• PETUNJUK TUGAS:
[A] Dalam artikel tentang AI ilmuwan, robot apa yang diciptakan Ross King pada tahun 2009?
[B] Tuliskan kembali seluruh bagian artikel tentang AI ilmuwan, dari "Robot Ilmuwan Sudah" sampai dengan "hasil eksperimen tersebut.", tanpa mengubah satu kata pun.

• KUTIPAN DOKUMEN:
_ _ _ _ _ _ _

JAKARTA, Media Aksi – Artificial Intelligence (AI) bukan lagi sekadar teknologi masa depan. Saat ini, AI sudah mengubah berbagai industri, mulai dari perbankan hingga jurnalisme. Namun, tahukah kamu bahwa ilmuwan di seluruh dunia juga sedang meneliti bagaimana AI bisa merevolusi bidang mereka, bahkan mungkin memenangkan Hadiah Nobel?
Pada tahun 2021, Hiroaki Kitano, seorang ilmuwan dari Jepang, mengajukan tantangan yang disebut “Nobel Turing Challenge”. Ia mengundang para peneliti untuk menciptakan “AI ilmuwan” yang mampu melakukan penelitian secara mandiri dan menghasilkan karya yang layak mendapatkan Nobel pada tahun 2050. Menarik, bukan? Bayangkan, sebuah robot yang tak hanya membantu peneliti, tetapi benar-benar menciptakan penemuan baru!
Robot Ilmuwan Sudah Ada!
Mungkin terdengar seperti cerita fiksi ilmiah, tapi nyatanya, ada sekitar 100 robot ilmuwan di dunia saat ini! Ross King, profesor kecerdasan mesin dari Chalmers University, Swedia, sudah lebih dulu melangkah dengan menciptakan “Robot Scientist Adam” pada tahun 2009.
Adam adalah robot pertama yang mampu membuat penemuan ilmiah secara mandiri. Robot ini tidak hanya menghasilkan hipotesis, tetapi juga merancang eksperimen, memprogram robot laboratorium, dan kemudian belajar dari hasil eksperimen tersebut.

_ _ _ _ _ _ _

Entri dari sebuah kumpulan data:
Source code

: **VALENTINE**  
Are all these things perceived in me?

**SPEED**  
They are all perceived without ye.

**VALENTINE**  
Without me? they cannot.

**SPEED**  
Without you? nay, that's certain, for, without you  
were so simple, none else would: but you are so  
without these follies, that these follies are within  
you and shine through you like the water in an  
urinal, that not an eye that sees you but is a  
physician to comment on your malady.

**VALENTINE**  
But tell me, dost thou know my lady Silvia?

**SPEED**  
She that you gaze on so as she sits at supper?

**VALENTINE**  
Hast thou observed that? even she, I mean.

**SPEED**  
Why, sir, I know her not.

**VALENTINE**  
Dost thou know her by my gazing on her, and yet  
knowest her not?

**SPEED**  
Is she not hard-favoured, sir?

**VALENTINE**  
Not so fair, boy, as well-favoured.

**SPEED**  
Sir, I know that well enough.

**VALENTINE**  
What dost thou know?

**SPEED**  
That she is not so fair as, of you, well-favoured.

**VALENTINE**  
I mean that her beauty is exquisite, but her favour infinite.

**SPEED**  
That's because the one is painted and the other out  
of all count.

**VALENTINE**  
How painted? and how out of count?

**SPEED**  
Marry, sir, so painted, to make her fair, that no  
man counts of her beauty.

_ _ _ _ _ _ _

• JAWABAN PER NOMOR:
[A] Ross King menciptakan "Robot Scientist Adam".

[B]
Robot Ilmuwan Sudah Ada!
Mungkin terdengar seperti cerita fiksi ilmiah, tapi nyatanya, ada sekitar 100 robot ilmuwan di dunia saat ini! Ross King, profesor kecerdasan mesin dari Chalmers University, Swedia, sudah lebih dulu melangkah dengan menciptakan “Robot Scientist Adam” pada tahun 2009.
Adam adalah robot pertama yang mampu membuat penemuan ilmiah secara mandiri. Robot ini tidak hanya menghasilkan hipotesis, tetapi juga merancang eksperimen, memprogram robot laboratorium, dan kemudian belajar dari hasil eksperimen tersebut.